**ACTIVITY 1**.
Quote from the Biology Department page below everything from "The Department Equipment" down to "workstation.".
**ACTIVITY 2**.
Using the Biology Department page below, list every facility named under the heading "Laboratories".
**ACTIVITY 3**.
Proceed with the Biology Department page below, picking up right after its final sentence about the department's instrumentation.

**DOCUMENT EXCERPT**.
"Rosenberg Hall, with adjoining classrooms
and study space in Napier Hall, is among the best - if
not the best-designed undergraduate science teaching-learning, research
facilities we have ever seen."
1995 Council on Undergraduate
Research Review Team Report
HWS Viewbook
"This is not the
mad-scientist-in-the-basement kind of space -- this is light filled, with
soft woods, glass and polished steel. Beautiful details abound -- smart
storage design, well-placed lab benches, rooms that work hard. Instruments
and computers look like they are meant to live here -- they are not stuck
in corners."
HWS Viewbook
Facts about our Department
Laboratories
The
Biology Department has 9 instructional laboratories, 7 student-faculty
research laboratories, a radioisotope lab, 2 sterile culture rooms,
a greenhouse, facilities for the care
and housing of animals, and a computer lab with 20 Macintosh computers.
The Department Equipment
The
department also has state-of-the-art, research-grade instrumentation
for teaching and research. A partial list includes, DNA thermal
cycler, UV band scanner, spectrophotometers, environmental growth
chambers, patch clamp equipment, CO2 incubators, O2
and CO2 analyzers, SEM, TEM, confocal at station, Zeiss
inverted flourscence microscope, Cryostat, Olympus phase contrast
microscopes,
and a
computer graphics
workstation.

**SUPPLIED ENTRIES**.
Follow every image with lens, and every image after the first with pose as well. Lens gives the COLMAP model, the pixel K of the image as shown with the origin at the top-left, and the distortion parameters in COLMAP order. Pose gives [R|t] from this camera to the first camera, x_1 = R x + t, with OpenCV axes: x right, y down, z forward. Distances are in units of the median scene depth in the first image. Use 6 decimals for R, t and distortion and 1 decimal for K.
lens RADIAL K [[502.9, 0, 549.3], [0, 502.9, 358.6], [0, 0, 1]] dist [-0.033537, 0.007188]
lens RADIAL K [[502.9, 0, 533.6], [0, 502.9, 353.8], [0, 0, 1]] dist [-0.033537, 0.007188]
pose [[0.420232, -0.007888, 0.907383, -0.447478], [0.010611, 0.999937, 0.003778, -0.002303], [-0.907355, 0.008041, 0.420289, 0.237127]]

==

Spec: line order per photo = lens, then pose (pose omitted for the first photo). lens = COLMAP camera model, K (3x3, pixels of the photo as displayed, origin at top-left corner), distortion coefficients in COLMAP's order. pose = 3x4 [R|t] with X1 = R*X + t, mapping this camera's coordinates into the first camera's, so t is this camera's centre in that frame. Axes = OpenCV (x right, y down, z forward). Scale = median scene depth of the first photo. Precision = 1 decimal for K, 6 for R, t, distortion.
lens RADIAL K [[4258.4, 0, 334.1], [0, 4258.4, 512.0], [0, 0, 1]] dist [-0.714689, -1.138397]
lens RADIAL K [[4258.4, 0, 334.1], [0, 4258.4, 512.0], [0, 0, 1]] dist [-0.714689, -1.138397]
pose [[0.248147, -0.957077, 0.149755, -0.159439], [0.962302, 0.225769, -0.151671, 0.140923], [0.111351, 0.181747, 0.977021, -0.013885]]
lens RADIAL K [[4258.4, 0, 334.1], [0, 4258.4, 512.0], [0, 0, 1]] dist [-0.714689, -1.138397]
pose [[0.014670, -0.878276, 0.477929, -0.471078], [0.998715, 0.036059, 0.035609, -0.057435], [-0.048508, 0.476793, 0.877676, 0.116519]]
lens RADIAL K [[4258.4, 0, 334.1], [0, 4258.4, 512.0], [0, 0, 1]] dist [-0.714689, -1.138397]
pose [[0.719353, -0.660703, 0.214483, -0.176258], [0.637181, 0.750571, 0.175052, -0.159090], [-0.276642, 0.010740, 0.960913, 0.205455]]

**EXPECTED OUTPUT 1**.
The Department Equipment
The
department also has state-of-the-art, research-grade instrumentation
for teaching and research. A partial list includes, DNA thermal
cycler, UV band scanner, spectrophotometers, environmental growth
chambers, patch clamp equipment, CO2 incubators, O2
and CO2 analyzers, SEM, TEM, confocal at station, Zeiss
inverted flourscence microscope, Cryostat, Olympus phase contrast
microscopes,
and a
computer graphics
workstation.

**EXPECTED OUTPUT 2**.
- 9 instructional laboratories
- 7 student-faculty research laboratories
- a radioisotope lab
- 2 sterile culture rooms
- a greenhouse
- facilities for the care and housing of animals
- a computer lab with 20 Macintosh computers

**EXPECTED OUTPUT 3**.
Hanley Biological Field
Preserve
The
Henry Hanley Biological Field Preserve
and the Richard A. Ryan Field Station is a 108 acre site owned by
the Colleges and operated by the Biology Department. This sanctuary
has over 60 ponds, a deciduous forest, fields, swamps, waterfowl,
deer, beaver, coyotes, foxes, and hundreds of other species.
HWS William Scandling
Access
to the HWS William Scandling, a 65 foot scientific research
vessel berthed on Seneca Lake is provided by the Geoscience Department.
It is
used regularly by Biology, Geo-science, and Chemistry students
and is
a fully equipped for sediment, water, and biota studies.